Quase duas semanas após o bombardeamento do teatro da cidade, ainda se ignora o que aconteceu às centenas de civis que ali estavam refugiados: a autarquia, citando testemunhas, disse recear que haja "cerca de 300 mortos". Mas uma deputada municipal que conseguiu fugir de Mariupol no dia desse bombardeamento disse que é impossível proceder a qualquer contagem de vítimas, devido às falhas nas comunicações e à ausência de autoridades locais.
O Presidente francês, Emmanuel Macron, tinha anunciado no domingo que falaria com o seu homólogo russo, Vladimir Putin, hoje ou na terça-feira para organizar uma "operação humanitária" de evacuação da cidade, em conjunto com a Turquia e a Grécia.

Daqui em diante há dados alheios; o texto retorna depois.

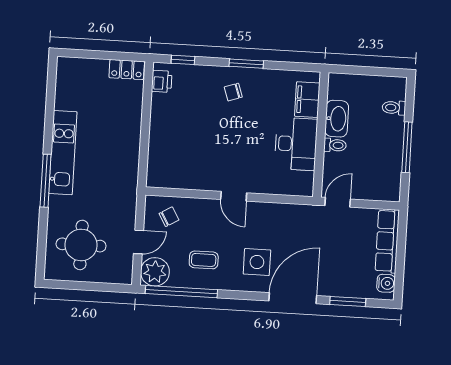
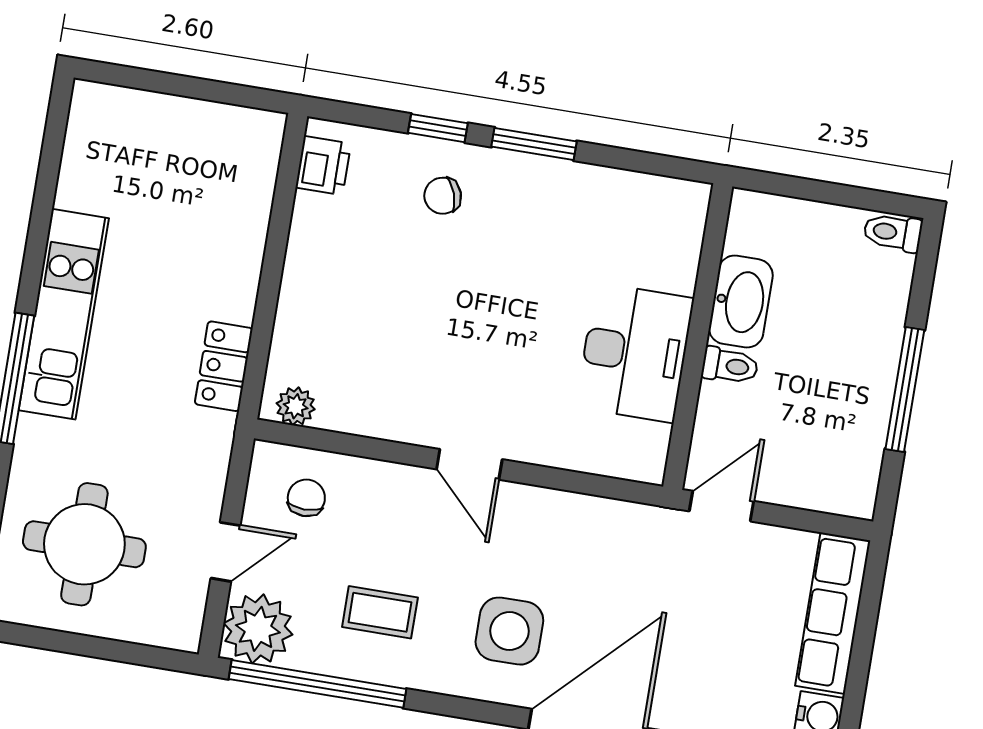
window: (183, 60) -> (438, 128), moved
locker: (127, 70) -> (224, 366), moved, turned 90
chair: (233, 92) -> (443, 196), moved
filing cabinet: (307, 100) -> (674, 248), removed
toilet: (394, 108) -> (893, 232), moved
plant: (161, 180) -> (296, 406), added
chair: (169, 217) -> (306, 498), turned -60

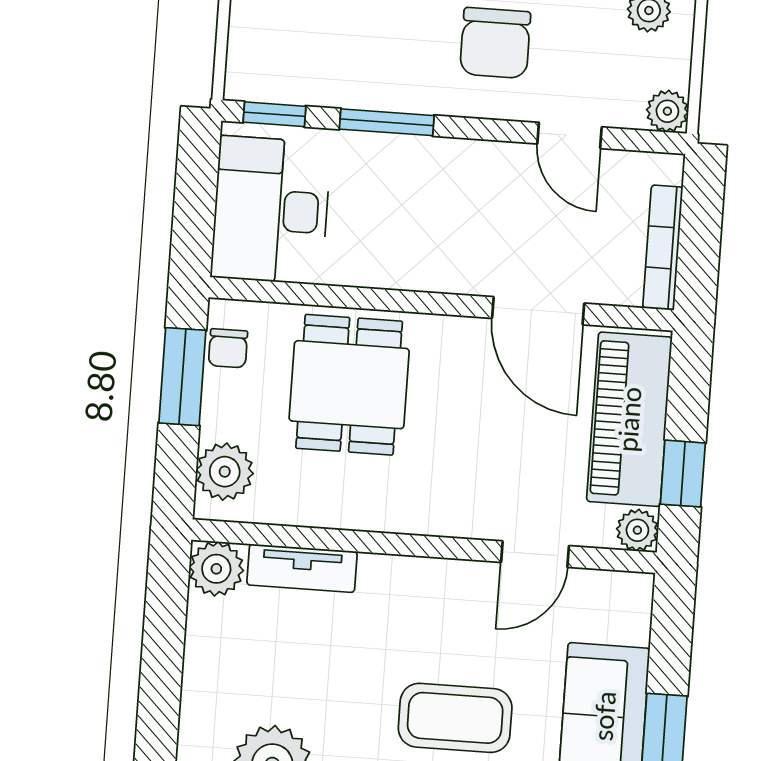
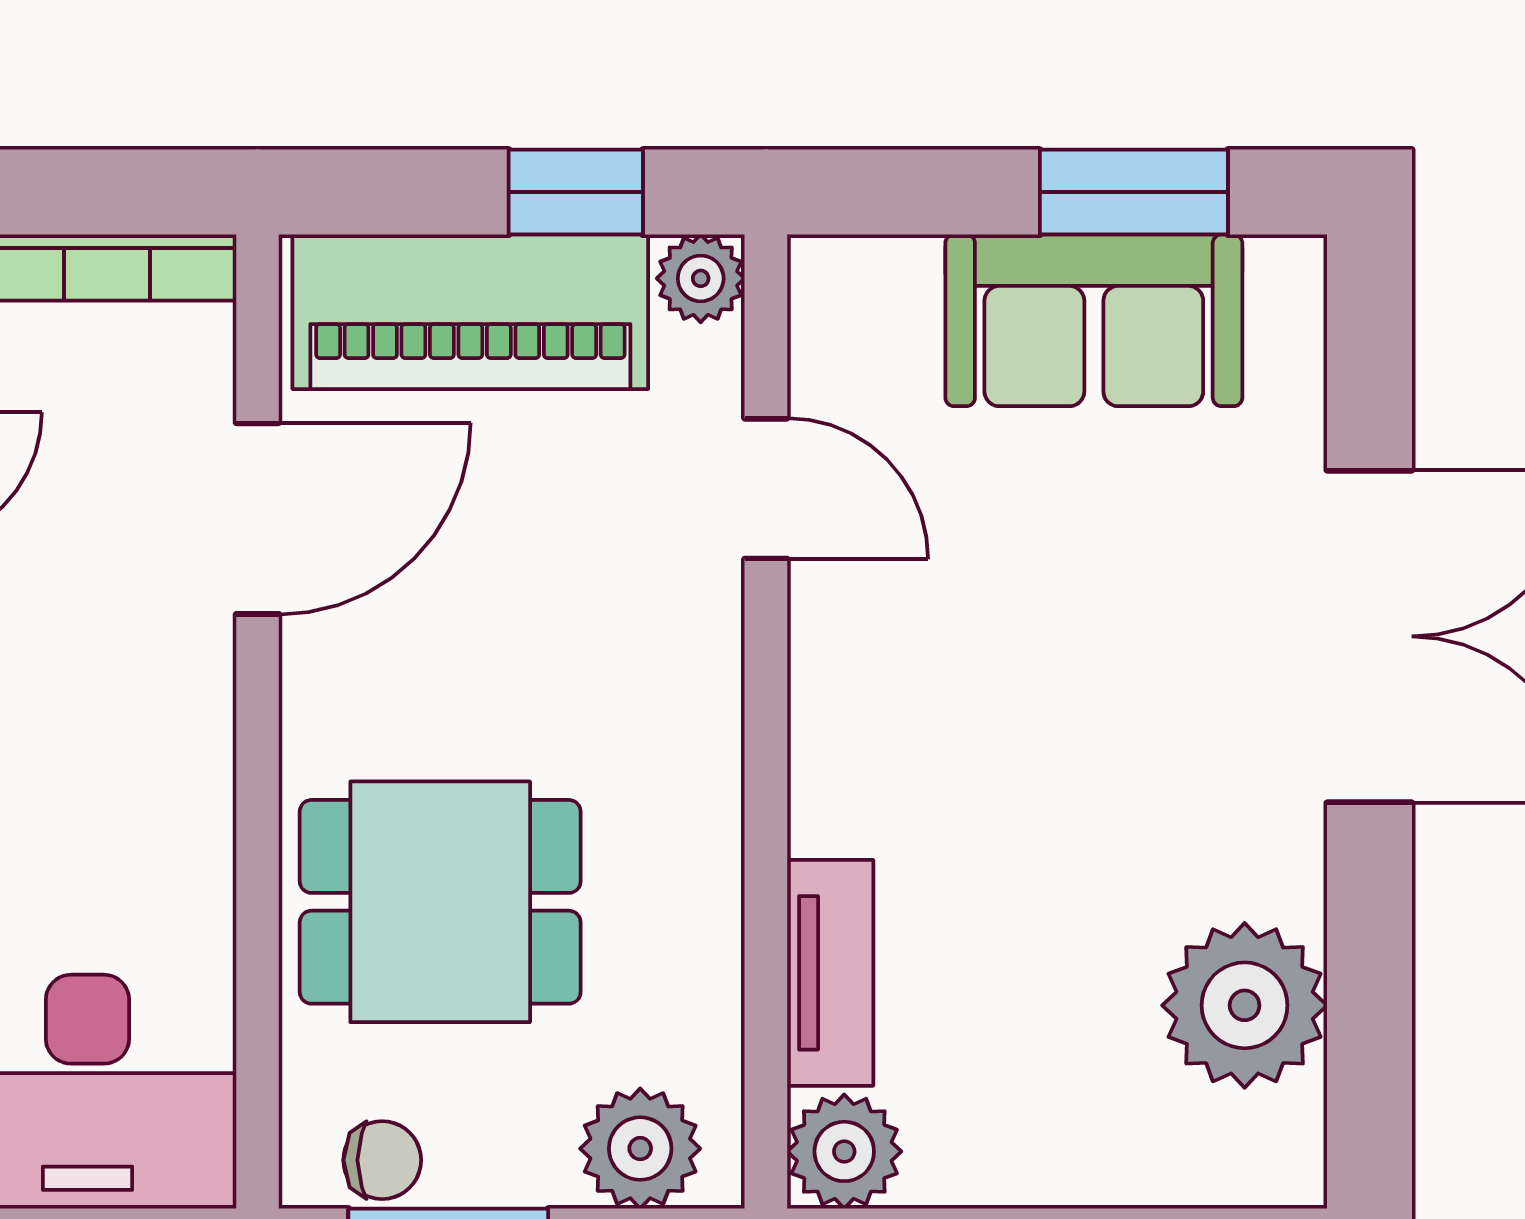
coffee table: (455, 718) -> (1120, 631), removed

Mariupol é uma cidade estratégica no mar de Azov, cobiçada pelos russos para que as suas Forças Armadas possam fazer a ligação entre a Crimeia anexada por Moscovo em 2014 e as regiões separatistas pró-russas de Donetsk e Lugansk, no leste do território ucraniano.
O anterior balanço da câmara municipal, em meados de março, apontava para mais de 2.000 civis mortos desde o início da guerra na Ucrânia.
A Rússia lançou em 24 de fevereiro uma ofensiva militar na Ucrânia que matou pelo menos 1.189 civis, incluindo 108 crianças, e feriu 1.901, entre os quais 142 crianças, segundo os mais recentes dados da ONU, que alerta para a probabilidade de o número real de vítimas civis ser muito maior.
A guerra provocou a fuga de mais de 10 milhões de pessoas, incluindo mais de 4 milhões de refugiados em países vizinhos e quase 6,5 milhões de deslocados internos.
A ONU estima que cerca de 13 milhões de pessoas necessitam de assistência humanitária na Ucrânia.
A invasão russa foi condenada pela generalidade da comunidade internacional, que respondeu com o envio de armamento para a Ucrânia e o reforço de sanções económicas e políticas a Moscovo.